What you have to do
The lines to be extracted begin at the line containing "Image 2: Row" and end at the last line of the data below; copy them exactly and leave out the pictures.

Supplied records

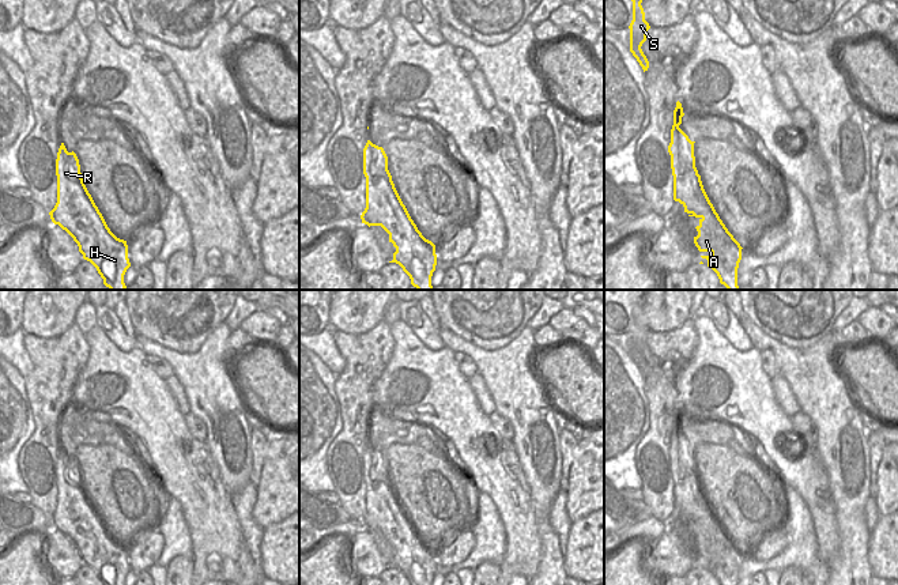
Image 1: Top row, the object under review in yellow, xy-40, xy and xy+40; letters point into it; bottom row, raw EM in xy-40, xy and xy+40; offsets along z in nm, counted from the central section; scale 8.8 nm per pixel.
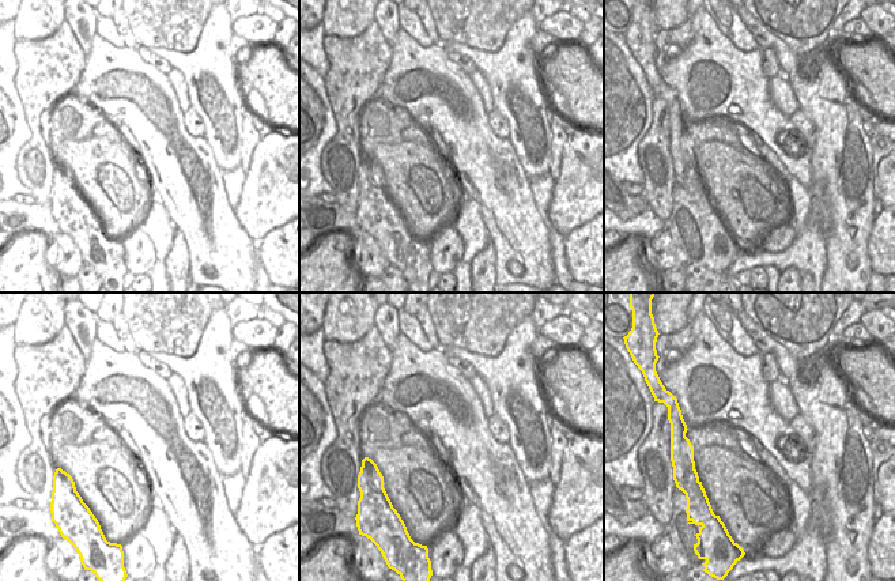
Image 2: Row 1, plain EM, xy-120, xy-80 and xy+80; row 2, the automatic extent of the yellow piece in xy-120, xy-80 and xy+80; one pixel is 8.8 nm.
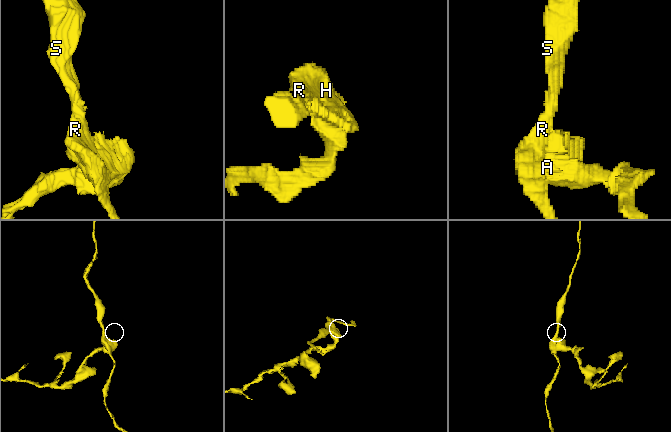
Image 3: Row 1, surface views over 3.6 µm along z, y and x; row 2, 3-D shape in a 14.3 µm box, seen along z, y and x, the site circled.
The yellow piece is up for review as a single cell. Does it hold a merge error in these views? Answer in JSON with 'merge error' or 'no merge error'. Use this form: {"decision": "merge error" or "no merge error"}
{"decision": "merge error"}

Task solution
Image 2: Row 1, plain EM, xy-120, xy-80 and xy+80; row 2, the automatic extent of the yellow piece in xy-120, xy-80 and xy+80; one pixel is 8.8 nm.
Image 3: Row 1, surface views over 3.6 µm along z, y and x; row 2, 3-D shape in a 14.3 µm box, seen along z, y and x, the site circled.
The yellow piece is up for review as a single cell. Does it hold a merge error in these views? Answer in JSON with 'merge error' or 'no merge error'. Use this form: {"decision": "merge error" or "no merge error"}
{"decision": "merge error"}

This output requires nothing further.